Start of MATERIAL FOR THIS EXERCISE
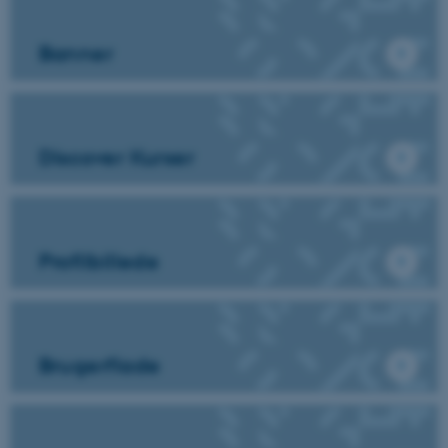
Banner
Discover Kurser
Profilbillede
Brugerflade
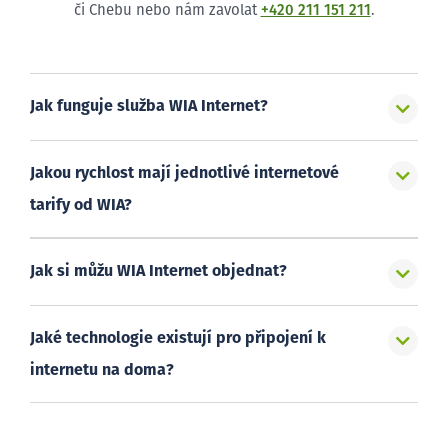
či Chebu nebo nám zavolat
+420 211 151 211
.
Jak funguje služba WIA Internet?
Jakou rychlost mají jednotlivé internetové
tarify od WIA?
Jak si můžu WIA Internet objednat?
Jaké technologie existují pro připojení k
internetu na doma?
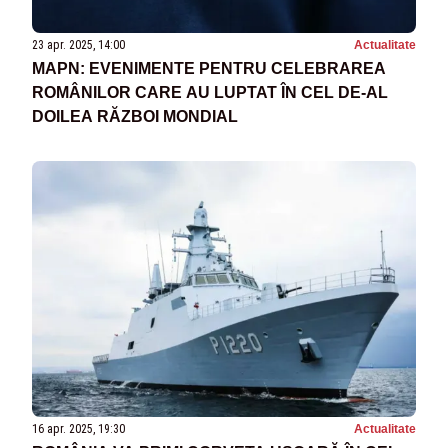
23 apr. 2025, 14:00
Actualitate
MAPN: EVENIMENTE PENTRU CELEBRAREA
ROMÂNILOR CARE AU LUPTAT ÎN CEL DE-AL
DOILEA RĂZBOI MONDIAL
16 apr. 2025, 19:30
Actualitate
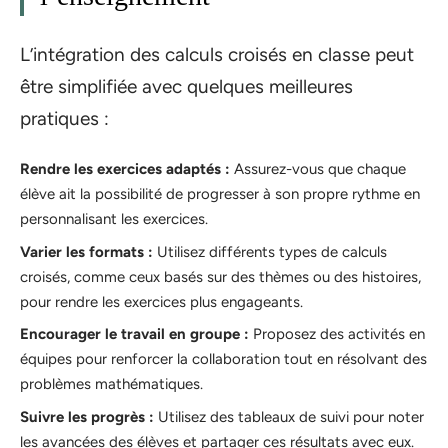
L’intégration des calculs croisés en classe peut
être simplifiée avec quelques meilleures
pratiques :
Rendre les exercices adaptés :
Assurez-vous que chaque
élève ait la possibilité de progresser à son propre rythme en
personnalisant les exercices.
Varier les formats :
Utilisez différents types de calculs
croisés, comme ceux basés sur des thèmes ou des histoires,
pour rendre les exercices plus engageants.
Encourager le travail en groupe :
Proposez des activités en
équipes pour renforcer la collaboration tout en résolvant des
problèmes mathématiques.
Suivre les progrès :
Utilisez des tableaux de suivi pour noter
les avancées des élèves et partager ces résultats avec eux.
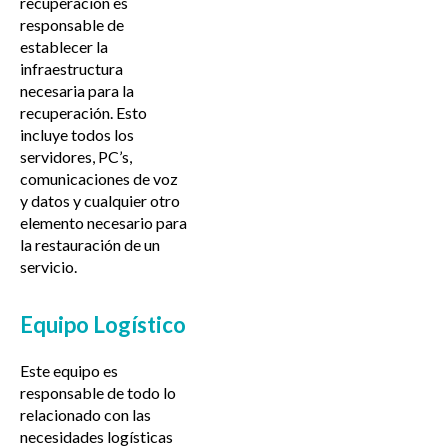
recuperación es
responsable de
establecer la
infraestructura
necesaria para la
recuperación. Esto
incluye todos los
servidores, PC’s,
comunicaciones de voz
y datos y cualquier otro
elemento necesario para
la restauración de un
servicio.
Equipo Logístico
Este equipo es
responsable de todo lo
relacionado con las
necesidades logísticas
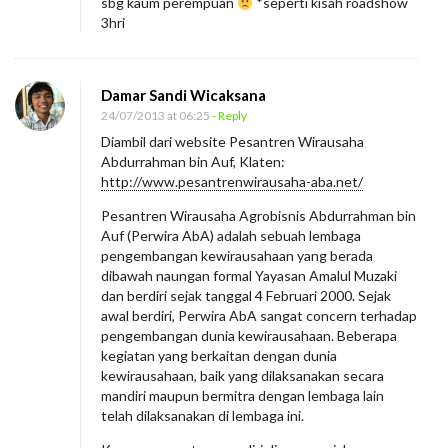
sbg kaum perempuan
*seperti kisah roadshow
3hri
Damar Sandi Wicaksana
24/07/2013 at 06:25
- Reply
Diambil dari website Pesantren Wirausaha
Abdurrahman bin Auf, Klaten:
http://www.pesantrenwirausaha-aba.net/
Pesantren Wirausaha Agrobisnis Abdurrahman bin
Auf (Perwira AbA) adalah sebuah lembaga
pengembangan kewirausahaan yang berada
dibawah naungan formal Yayasan Amalul Muzaki
dan berdiri sejak tanggal 4 Februari 2000. Sejak
awal berdiri, Perwira AbA sangat concern terhadap
pengembangan dunia kewirausahaan. Beberapa
kegiatan yang berkaitan dengan dunia
kewirausahaan, baik yang dilaksanakan secara
mandiri maupun bermitra dengan lembaga lain
telah dilaksanakan di lembaga ini.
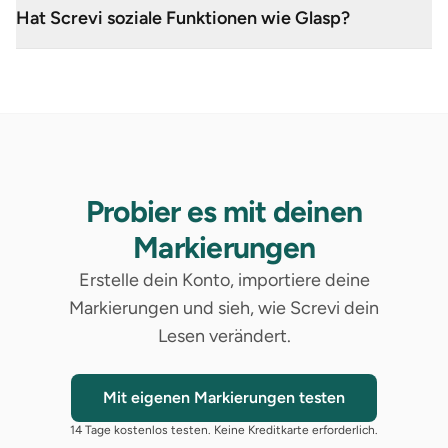
Hat Screvi soziale Funktionen wie Glasp?
Probier es mit deinen
Markierungen
Erstelle dein Konto, importiere deine
Markierungen und sieh, wie Screvi dein
Lesen verändert.
Mit eigenen Markierungen testen
14 Tage kostenlos testen. Keine Kreditkarte erforderlich.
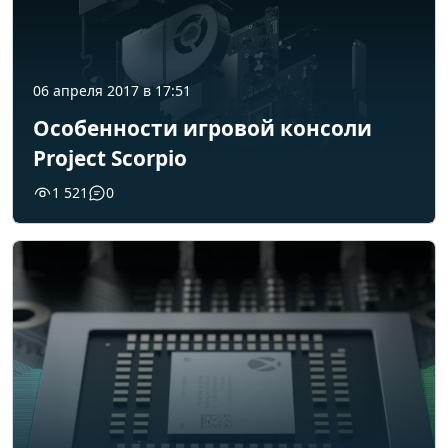
06 апреля 2017 в 17:51
Особенности игровой консоли
Project Scorpio
1 521
0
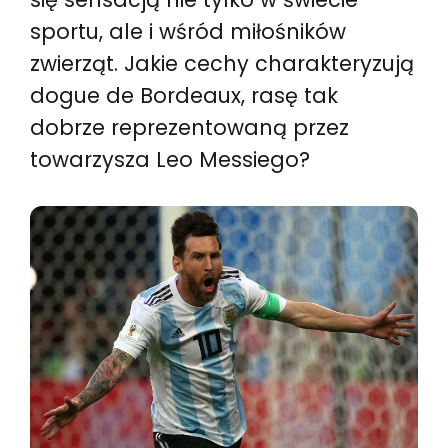
sportu, ale i wśród miłośników
zwierząt. Jakie cechy charakteryzują
dogue de Bordeaux, rasę tak
dobrze reprezentowaną przez
towarzysza Leo Messiego?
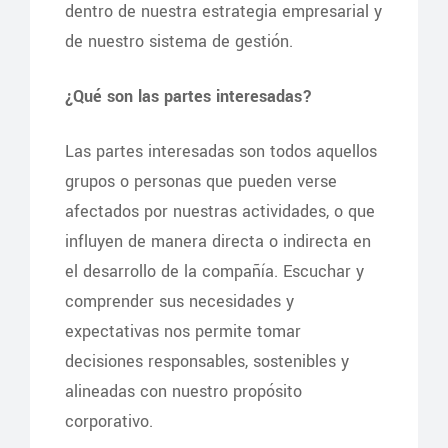
dentro de nuestra estrategia empresarial y
de nuestro sistema de gestión.
¿Qué son las partes interesadas?
Las partes interesadas son todos aquellos
grupos o personas que pueden verse
afectados por nuestras actividades, o que
influyen de manera directa o indirecta en
el desarrollo de la compañía. Escuchar y
comprender sus necesidades y
expectativas nos permite tomar
decisiones responsables, sostenibles y
alineadas con nuestro propósito
corporativo.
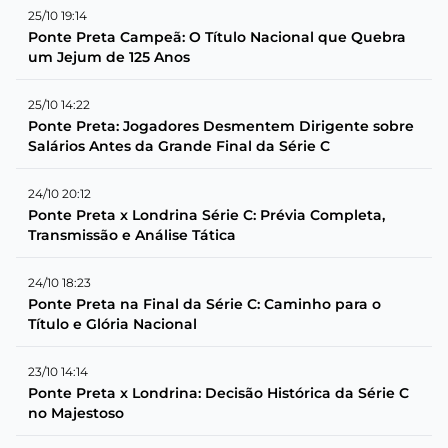
25/10 19:14
Ponte Preta Campeã: O Título Nacional que Quebra
um Jejum de 125 Anos
25/10 14:22
Ponte Preta: Jogadores Desmentem Dirigente sobre
Salários Antes da Grande Final da Série C
24/10 20:12
Ponte Preta x Londrina Série C: Prévia Completa,
Transmissão e Análise Tática
24/10 18:23
Ponte Preta na Final da Série C: Caminho para o
Título e Glória Nacional
23/10 14:14
Ponte Preta x Londrina: Decisão Histórica da Série C
no Majestoso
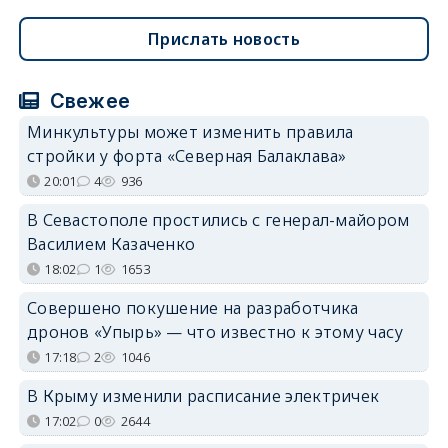
Прислать новость
Свежее
Минкультуры может изменить правила
стройки у форта «Северная Балаклава»
20:01
4
936
В Севастополе простились с генерал-майором
Василием Казаченко
18:02
1
1653
Совершено покушение на разработчика
дронов «Упырь» — что известно к этому часу
17:18
2
1046
В Крыму изменили расписание электричек
17:02
0
2644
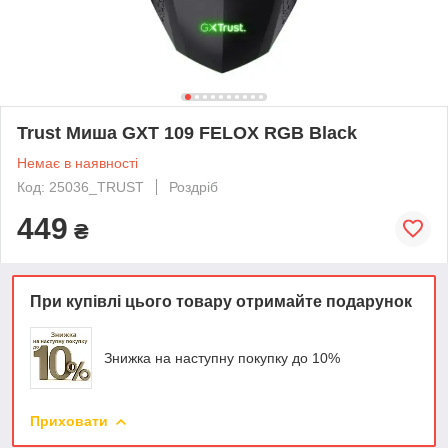
Trust Миша GXT 109 FELOX RGB Black
Немає в наявності
Код: 25036_TRUST
Роздріб
449
₴
При купівлі цього товару отримайте подарунок
Знижка на наступну покупку до 10%
Приховати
End of MATERIAL FOR THIS EXERCISE
▸ DESCRIPTION OF THE TASK: Within the entries above, give again exactly the lines starting at the one that contains "Equipo Logístico" and ending at the one that contains "comprender sus necesidades y", leaving out the pictures.

▸ EXERCISE RESPONSE:
Equipo Logístico
Este equipo es
responsable de todo lo
relacionado con las
necesidades logísticas
sbg kaum perempuan
*seperti kisah roadshow
3hri
Damar Sandi Wicaksana
24/07/2013 at 06:25
- Reply
Diambil dari website Pesantren Wirausaha
Abdurrahman bin Auf, Klaten:
http://www.pesantrenwirausaha-aba.net/
Pesantren Wirausaha Agrobisnis Abdurrahman bin
Auf (Perwira AbA) adalah sebuah lembaga
pengembangan kewirausahaan yang berada
dibawah naungan formal Yayasan Amalul Muzaki
dan berdiri sejak tanggal 4 Februari 2000. Sejak
awal berdiri, Perwira AbA sangat concern terhadap
pengembangan dunia kewirausahaan. Beberapa
kegiatan yang berkaitan dengan dunia
kewirausahaan, baik yang dilaksanakan secara
mandiri maupun bermitra dengan lembaga lain
telah dilaksanakan di lembaga ini.
Hat Screvi soziale Funktionen wie Glasp?
Probier es mit deinen
Markierungen
Erstelle dein Konto, importiere deine
Markierungen und sieh, wie Screvi dein
Lesen verändert.
Mit eigenen Markierungen testen
14 Tage kostenlos testen. Keine Kreditkarte erforderlich.
06 апреля 2017 в 17:51
Особенности игровой консоли
Project Scorpio
1 521
0
sportu, ale i wśród miłośników
zwierząt. Jakie cechy charakteryzują
dogue de Bordeaux, rasę tak
dobrze reprezentowaną przez
towarzysza Leo Messiego?
dentro de nuestra estrategia empresarial y
de nuestro sistema de gestión.
¿Qué son las partes interesadas?
Las partes interesadas son todos aquellos
grupos o personas que pueden verse
afectados por nuestras actividades, o que
influyen de manera directa o indirecta en
el desarrollo de la compañía. Escuchar y
comprender sus necesidades y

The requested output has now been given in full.